DBCollect/FAQ

From Dirty Cache Wiki
Revision as of 10:51, 9 December 2024 by Bart (talk | contribs) (→‎Frequently Asked Questions)
(diff) ← Older revision | Latest revision (diff) | Newer revision → (diff)
Jump to navigation Jump to search


Frequently Asked Questions

  • Why can't we just send some AWR reports? AWR reports are great but have a few problems and limitations for our purpose:
    • AWR only provides performance and limited configuration metrics. There is no database size/config information such as sizes of tablespaces, redo logs, temp files, segments, ASM disks/diskgroups, archive/flashback/bct files
    • No OS configuration or hardware information (such as CPU type & model)
    • No disk/network configuration
    • No UNIX SAR/sysstat performance data
    • No compression, backup, archiving details
    • AWRs are sometimes generated using non-English locale (cannot be parsed)
    • AWRs are sometimes generated in txt format instead of html (hard to parse, error-prone)
    • AWRs are sometimes provided as RAC versions (completely different layout, hard to parse)
    • Usually only a few AWRs are provided, sometimes with a very large interval (many hours or even days) which is not detailed enough to do accurate sizings or performance analysis
    • No way to know if there are other instances on the same system for which we need to know details
dbcollect is designed to run as non-root, user but it has to be the oracle user or a user with sysdba privileges, or any other user using a credentials file.
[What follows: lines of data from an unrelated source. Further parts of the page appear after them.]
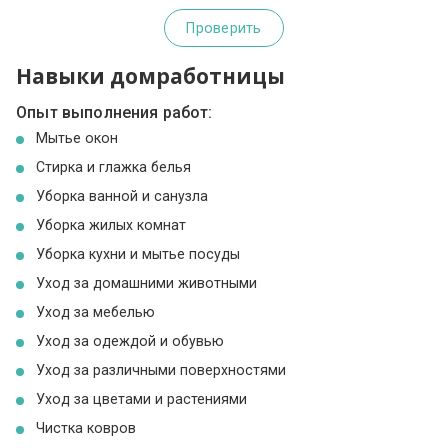
Проверить
Навыки домработницы
Опыт выполнения работ:
Мытье окон
Стирка и глажка белья
Уборка ванной и санузла
Уборка жилых комнат
Уборка кухни и мытье посуды
Уход за домашними животными
Уход за мебелью
Уход за одеждой и обувью
Уход за различными поверхностями
Уход за цветами и растениями
Чистка ковров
The SQL scripts only contain SELECT statements so they cannot modify database data. The Python tools cannot delete/overwrite any file except in `/tmp` or the output ZIP file otherwise specified in the arguments. External commands are not executed as root and are verified to only gather system info, not modify anything (some commands may be executed if using 'sudoers' access). CPU consumption is limited by default to either 50% or a maximum of 8 CPUs. These restrictions should make one confident that dbcollect is safe to run on production systems. For additional safety, condider using a credentials file.
  • Why is dbcollect written in Python 2? This is no longer supported!
Python 3 is not available by default on many older systems, i.e. Linux (RHEL/OEL/CentOS), Solaris. On EL6 I even had to backport support for Python 2.6.
Update: dbcollect now works on both Python 2 and Python 3, and Python 3 is the preferred version.
  • How long will it take to run _dbcollect_ ?
This mostly depends on how many AWR/Statspack reports need to be generated and how many CPUs are available. Collecting the OS information usually only takes a few seconds. For normal environments, an AWR report (HTML) takes a about 1-2 seconds, Statspack even less. For a single instance environment, 10 day collect period, 1 hour interval, the amount of reports is about 240 so _dbcollect_ will run for under 10 minutes. There are some known Oracle issues with AWR generation resulting in much longer times. The latest version of _dbcollect_ predicts the remaining time so you have an idea.

As of version 1.11, dbcollect runs AWR reports in parallel on each instance, making it much faster.

  • Does dbcollect gather confidential data?
dbcollect only retrieves system configuration files, SAR/AWR/Statspack etc. In AWR and Statspack however, a number of SQL queries (statements) can be visible. For AWR, dbcollect can remove sections containing SQL statements to prevent collecting pieces of potentially confidential data. The values of bind parameters are not visible. See the --strip option. Passwords or user credentials are never collected.
  • dbcollect appears to be a binary package. How do I know what it is doing?
dbcollect is actually a Python ZipApp package. You can unzip it using unzip and list its contents, the Python code and SQL scripts can be extracted using standard zip/unzip tools.
  • How do I know my download has not been tampered with?
If you downloaded dbcollect from github releases using https, you should be good. If you want to make sure, get the MD5 hash and I can check for you if it is the correct one: md5sum dbcollect
  • I want to check what information dbcollect has gathered
Inspect the zip file /tmp/dbcollect-<hostname>.zip and check its contents.